My ex used to take his son to school i would get them up dressed ready to go he would literally roll out of bed and stick them in the car he got to the school and would tell everyone I was "having a lie in" ds told everyone one day no she isnt why do you keep saying that dad? So he then started making me walk them to school to punish ds for being "disrespectful" (he has spd its painful to walk) one of the moms said no lie in today? what's that? I've got three children i never lie in oooh well (details ex saying I did) I pointed out I was here he was in bed as usual

secretskillrelationships · 17/04/2021 08:44

It's shocking how low the bar is for fathers. My ex struggles to fall over it! But my children are desperate for his approval and engagement even though they know he's not great. Breaks my heart. But I know I have to take some responsibility for failing to recognise his unwillingness to co-parent. It was only when I started to notice the children make allowances for him, like I'd been doing, that I started to get real. If they can't recognise his behaviour for what it is, how will they negotiate adult relationships in a healthy way. So I started to name his behaviour when it wasn't good. Sometimes I got it wrong and went too far but at least I was no longer pretending it was great.
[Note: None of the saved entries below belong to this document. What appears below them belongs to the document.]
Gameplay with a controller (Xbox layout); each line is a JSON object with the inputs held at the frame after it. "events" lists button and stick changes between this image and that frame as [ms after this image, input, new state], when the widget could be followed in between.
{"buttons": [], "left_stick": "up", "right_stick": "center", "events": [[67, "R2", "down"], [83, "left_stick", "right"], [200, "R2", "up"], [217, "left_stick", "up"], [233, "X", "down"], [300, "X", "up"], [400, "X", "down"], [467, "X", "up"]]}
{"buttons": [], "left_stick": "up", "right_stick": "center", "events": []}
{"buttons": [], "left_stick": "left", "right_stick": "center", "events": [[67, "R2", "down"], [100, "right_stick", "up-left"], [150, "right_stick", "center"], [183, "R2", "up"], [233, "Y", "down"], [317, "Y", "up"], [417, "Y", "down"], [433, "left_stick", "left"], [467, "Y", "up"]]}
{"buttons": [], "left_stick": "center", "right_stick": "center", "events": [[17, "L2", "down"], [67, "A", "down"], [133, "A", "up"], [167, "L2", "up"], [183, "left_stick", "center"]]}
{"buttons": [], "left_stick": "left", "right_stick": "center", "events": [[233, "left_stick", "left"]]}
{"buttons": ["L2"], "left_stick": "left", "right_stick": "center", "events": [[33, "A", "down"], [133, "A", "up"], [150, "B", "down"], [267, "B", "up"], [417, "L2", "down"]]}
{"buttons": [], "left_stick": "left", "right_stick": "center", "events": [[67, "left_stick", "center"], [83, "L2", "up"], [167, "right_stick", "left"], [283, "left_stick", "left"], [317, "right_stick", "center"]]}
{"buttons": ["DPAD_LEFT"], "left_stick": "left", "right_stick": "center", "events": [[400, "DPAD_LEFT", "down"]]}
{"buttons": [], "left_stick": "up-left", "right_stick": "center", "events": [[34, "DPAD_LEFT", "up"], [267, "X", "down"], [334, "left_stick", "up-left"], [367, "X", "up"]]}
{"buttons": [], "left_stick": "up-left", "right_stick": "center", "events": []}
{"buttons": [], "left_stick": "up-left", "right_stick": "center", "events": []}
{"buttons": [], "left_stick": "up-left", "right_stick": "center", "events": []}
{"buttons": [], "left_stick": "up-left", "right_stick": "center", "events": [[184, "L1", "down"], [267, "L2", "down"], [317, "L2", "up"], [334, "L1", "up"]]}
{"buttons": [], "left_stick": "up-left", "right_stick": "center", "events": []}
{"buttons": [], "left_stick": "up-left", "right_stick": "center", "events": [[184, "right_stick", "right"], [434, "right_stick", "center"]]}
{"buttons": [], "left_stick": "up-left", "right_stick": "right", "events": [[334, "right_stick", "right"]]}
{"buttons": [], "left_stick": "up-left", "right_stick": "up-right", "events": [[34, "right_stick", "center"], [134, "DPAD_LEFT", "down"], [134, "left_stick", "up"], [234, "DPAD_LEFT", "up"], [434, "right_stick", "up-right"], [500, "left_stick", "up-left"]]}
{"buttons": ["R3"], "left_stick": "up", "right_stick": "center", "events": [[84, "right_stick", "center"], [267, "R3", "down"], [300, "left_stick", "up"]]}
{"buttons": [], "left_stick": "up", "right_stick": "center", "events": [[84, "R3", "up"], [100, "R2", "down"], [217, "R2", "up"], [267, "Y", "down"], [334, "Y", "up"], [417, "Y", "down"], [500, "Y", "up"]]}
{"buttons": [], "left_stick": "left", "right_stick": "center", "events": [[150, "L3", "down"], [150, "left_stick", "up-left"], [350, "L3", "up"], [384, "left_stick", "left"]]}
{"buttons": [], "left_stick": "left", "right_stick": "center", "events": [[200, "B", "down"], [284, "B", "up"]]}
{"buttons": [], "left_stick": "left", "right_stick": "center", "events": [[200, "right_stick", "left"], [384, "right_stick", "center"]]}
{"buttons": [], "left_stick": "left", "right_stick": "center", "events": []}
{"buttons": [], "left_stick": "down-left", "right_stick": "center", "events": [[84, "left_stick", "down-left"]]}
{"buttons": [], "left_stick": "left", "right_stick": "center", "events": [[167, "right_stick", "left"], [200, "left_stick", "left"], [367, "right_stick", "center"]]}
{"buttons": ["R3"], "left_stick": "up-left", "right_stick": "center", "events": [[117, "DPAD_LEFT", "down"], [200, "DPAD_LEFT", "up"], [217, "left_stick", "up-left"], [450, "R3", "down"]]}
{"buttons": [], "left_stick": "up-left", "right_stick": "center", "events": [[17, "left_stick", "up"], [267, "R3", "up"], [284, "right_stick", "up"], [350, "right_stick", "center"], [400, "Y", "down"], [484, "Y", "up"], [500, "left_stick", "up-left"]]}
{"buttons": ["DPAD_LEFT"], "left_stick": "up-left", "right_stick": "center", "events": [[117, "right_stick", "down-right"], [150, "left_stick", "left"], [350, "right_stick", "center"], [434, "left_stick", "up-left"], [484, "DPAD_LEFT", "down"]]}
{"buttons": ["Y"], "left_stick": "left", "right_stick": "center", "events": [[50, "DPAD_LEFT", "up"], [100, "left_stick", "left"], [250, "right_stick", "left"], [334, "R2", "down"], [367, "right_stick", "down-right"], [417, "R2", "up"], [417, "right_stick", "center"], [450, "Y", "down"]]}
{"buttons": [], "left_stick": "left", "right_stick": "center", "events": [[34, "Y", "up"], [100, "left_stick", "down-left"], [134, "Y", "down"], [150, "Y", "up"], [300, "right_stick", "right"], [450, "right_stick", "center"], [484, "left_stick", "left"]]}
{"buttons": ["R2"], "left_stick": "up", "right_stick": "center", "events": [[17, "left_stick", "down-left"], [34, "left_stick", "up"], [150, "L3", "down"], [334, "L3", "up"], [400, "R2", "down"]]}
They still protect him but are more honest with me about their challenges with him. What's come out now they're older makes me feel like I failed them massively as he really didn't parent at all when they were with him but I have to remind myself that I'm not responsible for his behaviour. But it's still infuriating that they hold me to much higher standards!

And don't get me started on the women who facilitated by ex after our split by offering lifts etc and then expecting me to return the favour!

cheninblanc · 17/04/2021 08:44

My ex husband reposted my daughters photo on social media and tagged himself out as with them, lots of comments, likes - truth of it is he hasn't bothered with them for 2 years and if the people commenting still believe everything he says I have little time to be trying to correct their perception. My dds both know, doesn't make it right though I know

pumpkinpie01 · 17/04/2021 09:00

It's so infuriating op , as you can see by all these comments you really aren't alone.My ex thought drink was more important than spending quality sundays with his dc , he would have them for 5 hours and he would have a hangover . I used to text saying they really wanted to go to such and such or they were looking forward to seeing him in the hope that that week would be different and he would take them somewhere , he very rarely did. I soon gave that up , some people will always remain selfish twats. My dd is now 19 he took her to one university open day and plastered it on fb gushing over his clever daughter. She is now in her 2nd year and he hasn't once asked her how uni is. He will text her in the early hours saying he loves her and he is sorry he is such a shit dad ( he is drunk )then he does nothing to change his ways. It's sad and I feel sorry for her .

paintedpanda · 17/04/2021 09:06

You're not alone OP. My exH doesn't see our DC much at all. He won't take them to his house (they haven't even seen the street he lives on, let alone inside his actual home) so, other than special occasions (their birthdays and Christmas), they get picked up to go play mini golf and a McDonald's, but it's twice a year at most. He saw them twice last year for a grand total of about 6 hours (and all but about 3 minutes were on the same day).
They're the nicest kids and he takes so much credit for it. People congratulate him on a job well done for how polite and well behaved they are, how well they do at school. It's infuriating. My only hope is that when they get older they will realise what's going on. My eldest is getting there but I feel it will take much longer for my youngest.